War Against Black Communities
When black men cannot safely stand in front of their homes or their garages without being shot and killed by the white police officers for no reason whatsoever, we have a war against the city’s black community by the police.
Hana Abdur-Rahim, a Black Lives Matter activist and co-founder of Black Abolitionists Collective of Ohio, along with other protestors, hung a sign in front of City Hall after the Andre’ Hill shooting death that read: “Columbus is not safe for Black People.”
This continued violence against the black community is a historical remnant of slavery. President Donald J. Trump and his outgoing Attorney General William P. Barr, along with “tough on crime” politicians, have intentionally reinforced this racial violence with calls for more “police brutality” and extreme “law and order” messaging.
Race-baiting politicians and “tough on crime” elected officials have effectively made being black a “reasonable suspicion” of criminal wrongdoing, regardless of how innocent the activity black people may be. They have made it legitimate for white people to call 911 against black people for no other reason than they do not like black people.
Even black police officers in Columbus are afraid to go out in public because of the racial tensions white police officers have created in the black communities. They do not know if they will be attacked or ridiculed, or the target fake 911 call. Some of these officers have felt compelled to leave the force and move out of the State of Ohio.
What have we become as a society when black police officers pack up their belongings and move their families out of state because they have become “targets” of racism by their fellow white officers?
This is the tragic face of police misconduct in America. Columbus is only an example of what is happening in cities across this nation.
Police Reforms Necessary Priority for America
Police reform must be the first priority of President Joe Biden’s Justice Department, and its civil rights division must vigorously go after police officers who routinely violate black and brown people’s civil rights in this country.
And we are not talking about perfunctory “investigations” by the FBI.
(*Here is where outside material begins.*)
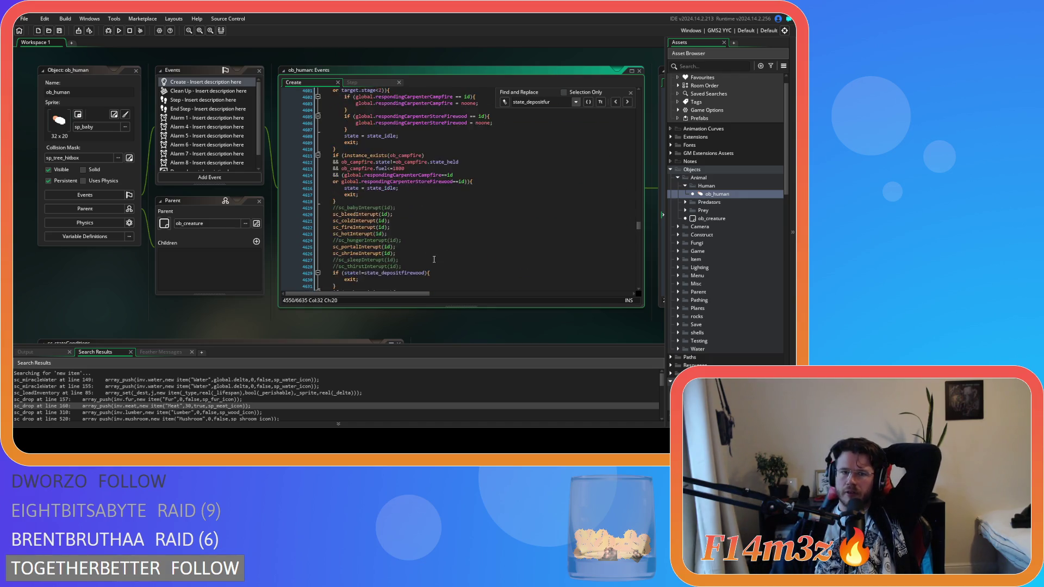
pyautogui.scroll(-6, 441, 265)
There must be indictments and prosecutions of racist white police officers who kill innocent, unarmed black people. There must be an immediate restoration of “consent decrees” against state and local police departments that do little, if anything, to rid themselves of racist officers and practices. Finally, the next President must lead the charge for legislation abolishing qualified immunity that protects bad cops from civil lawsuits and financial liability. Only through the real threat of incarceration and financial ruin will force the bad apples in our police forces across the country to find a new profession.
Most Americans believe the police are “good cops.” Now is the time for those good cops to stand up and support reform.